By scrambling and carefully piecing together snippets of foreign speech (example above in English; audio below, produced by the researchers, is in German) in a sound quilt, scientists found that a brain region called the superior temporal sulcus responded more strongly to longer chunks of sound. Fragment lengths were very small, ranging in length from 30 to 960 milliseconds.

Neuroscientist Tobias Overath of Duke University and colleagues designed “sound quilts,” long strings of speech made by stitching together shorter chunks ranging from 30 to 960 milliseconds. The superior temporal sulcus became more active as the chunks of sound quilt grew longer, brain scans revealed. The findings serve as a good example of how the brain uses precise timing information as it merges disparate sounds into meaningful words. The results “are not overtly about time, or timing as such,” says Overath. “But it’s very compelling evidence of how time actually does play a role in something as important and fundamental to us humans as speech.”

It’s unclear what the individual neurons in the superior temporal sulcus are doing to track the lengthening sounds, Overath says. Brain scanning methods, like the fMRI used in the Duke study, don’t have the resolution required to detect the behavior of single nerve cells. But studies on animals may provide clues about how some neurons keep time.

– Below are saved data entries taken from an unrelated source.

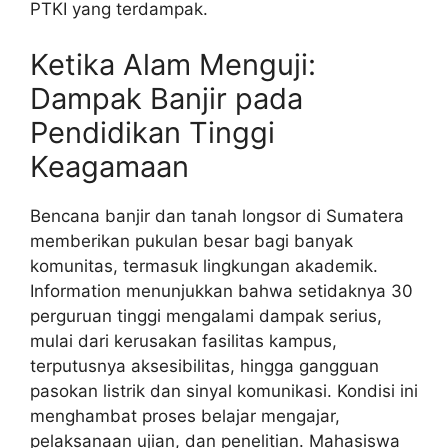
PTKI yang terdampak.
Ketika Alam Menguji:
Dampak Banjir pada
Pendidikan Tinggi
Keagamaan
Bencana banjir dan tanah longsor di Sumatera
memberikan pukulan besar bagi banyak
komunitas, termasuk lingkungan akademik.
Information menunjukkan bahwa setidaknya 30
perguruan tinggi mengalami dampak serius,
mulai dari kerusakan fasilitas kampus,
terputusnya aksesibilitas, hingga gangguan
pasokan listrik dan sinyal komunikasi. Kondisi ini
menghambat proses belajar mengajar,
pelaksanaan ujian, dan penelitian. Mahasiswa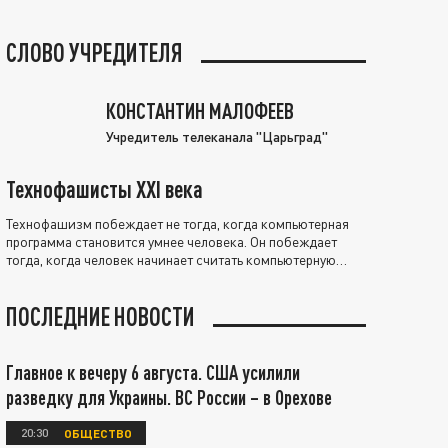
СЛОВО УЧРЕДИТЕЛЯ
КОНСТАНТИН МАЛОФЕЕВ
Учредитель телеканала "Царьград"
Технофашисты XXI века
Технофашизм побеждает не тогда, когда компьютерная
программа становится умнее человека. Он побеждает
тогда, когда человек начинает считать компьютерную
программу нравственно выше себя.
ПОСЛЕДНИЕ НОВОСТИ
Главное к вечеру 6 августа. США усилили
разведку для Украины. ВС России – в Орехове
20:30
ОБЩЕСТВО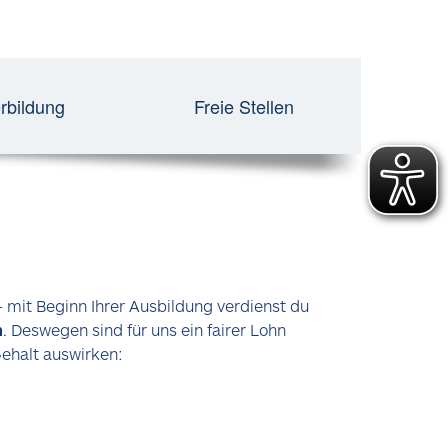
rbildung
Freie Stellen
 mit Beginn Ihrer Ausbildung verdienst du
n
. Deswegen sind für uns ein fairer Lohn
Gehalt auswirken: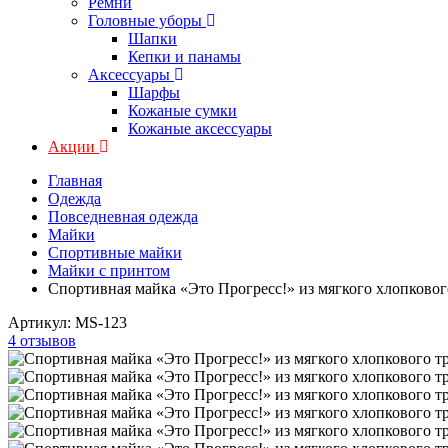
Ремни
Головные уборы
Шапки
Кепки и панамы
Аксессуары
Шарфы
Кожаные сумки
Кожаные аксессуары
Акции
Главная
Одежда
Повседневная одежда
Майки
Спортивные майки
Майки с принтом
Спортивная майка «Это Прогресс!» из мягкого хлопковог
Артикул:
MS-123
4 отзывов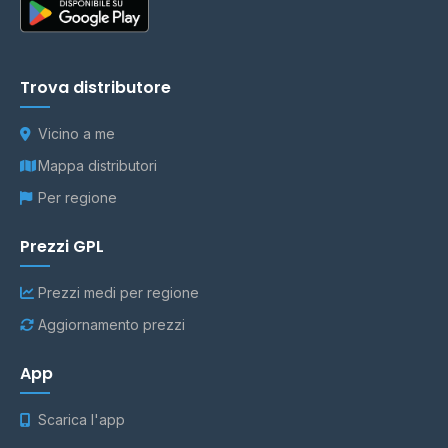
Trova distributore
Vicino a me
Mappa distributori
Per regione
Prezzi GPL
Prezzi medi per regione
Aggiornamento prezzi
App
Scarica l'app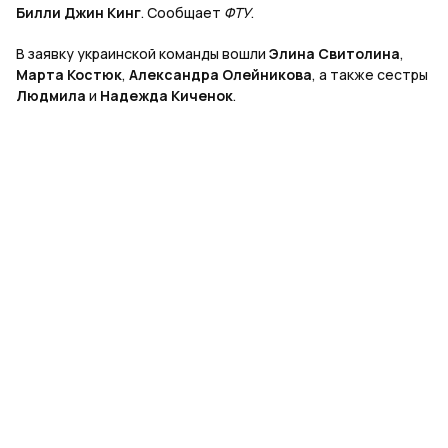
Билли Джин Кинг
. Сообщает
ФТУ
.
В заявку украинской команды вошли
Элина Свитолина
,
Марта Костюк
,
Александра Олейникова
, а также сестры
Людмила
и
Надежда Киченок
.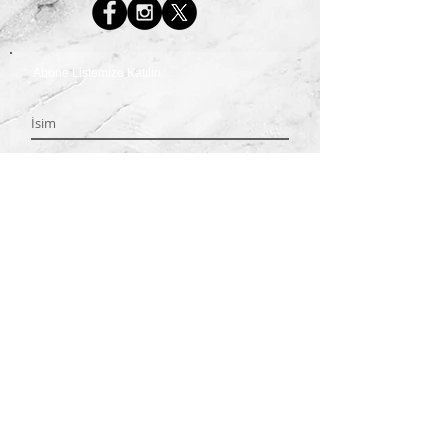
Abone Listemize Katılın
Hemen Abone Ol
© 2026 Huzur Spa Center Tüm Haklar Saklıdır.
www.huzurspa.com
(0544) 474 24 14
weble
web
Web Tasarım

A recent study in rats offers a clear explanation of how some cells tick off the seconds. Rats were trained to press a lever for a sip of water. But the water would appear only after a certain amount of time had elapsed. The rats quickly learned not to waste their energy pushing the lever when it was too early, a behavior that revealed their timing abilities.

While the rats were timing the appearance of the water, neuro-scientist Gustavo Mello of the Champalimaud Centre for the Unknown in Lisbon, Portugal, and colleagues eavesdropped with electrodes on neurons in the rats’ striatum, a brain area thought to be important for time perception. Sure enough, the team found cells that fired off electrical signals in a sequence that spanned the entire waiting period, the team reported in May in Current Biology. These cells were keeping track of the seconds that ticked by.